Activity: Retype every item below character for character, leaving out the pictures.

Available data:
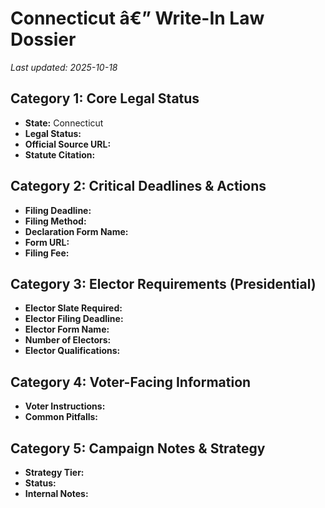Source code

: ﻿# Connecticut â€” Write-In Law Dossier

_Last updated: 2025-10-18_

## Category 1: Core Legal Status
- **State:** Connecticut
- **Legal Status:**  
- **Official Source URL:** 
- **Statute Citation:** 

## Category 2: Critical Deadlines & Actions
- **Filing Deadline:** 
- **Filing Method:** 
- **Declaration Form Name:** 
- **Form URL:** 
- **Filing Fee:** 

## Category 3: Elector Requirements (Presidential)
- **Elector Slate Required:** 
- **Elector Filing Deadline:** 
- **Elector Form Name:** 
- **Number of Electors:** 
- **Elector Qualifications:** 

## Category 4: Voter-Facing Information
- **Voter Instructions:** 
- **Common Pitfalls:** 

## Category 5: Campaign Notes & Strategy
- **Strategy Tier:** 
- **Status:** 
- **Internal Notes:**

Output for this exercise:
Source code

: ﻿# Connecticut â€” Write-In Law Dossier

_Last updated: 2025-10-18_

## Category 1: Core Legal Status
- **State:** Connecticut
- **Legal Status:**  
- **Official Source URL:** 
- **Statute Citation:** 

## Category 2: Critical Deadlines & Actions
- **Filing Deadline:** 
- **Filing Method:** 
- **Declaration Form Name:** 
- **Form URL:** 
- **Filing Fee:** 

## Category 3: Elector Requirements (Presidential)
- **Elector Slate Required:** 
- **Elector Filing Deadline:** 
- **Elector Form Name:** 
- **Number of Electors:** 
- **Elector Qualifications:** 

## Category 4: Voter-Facing Information
- **Voter Instructions:** 
- **Common Pitfalls:** 

## Category 5: Campaign Notes & Strategy
- **Strategy Tier:** 
- **Status:** 
- **Internal Notes:**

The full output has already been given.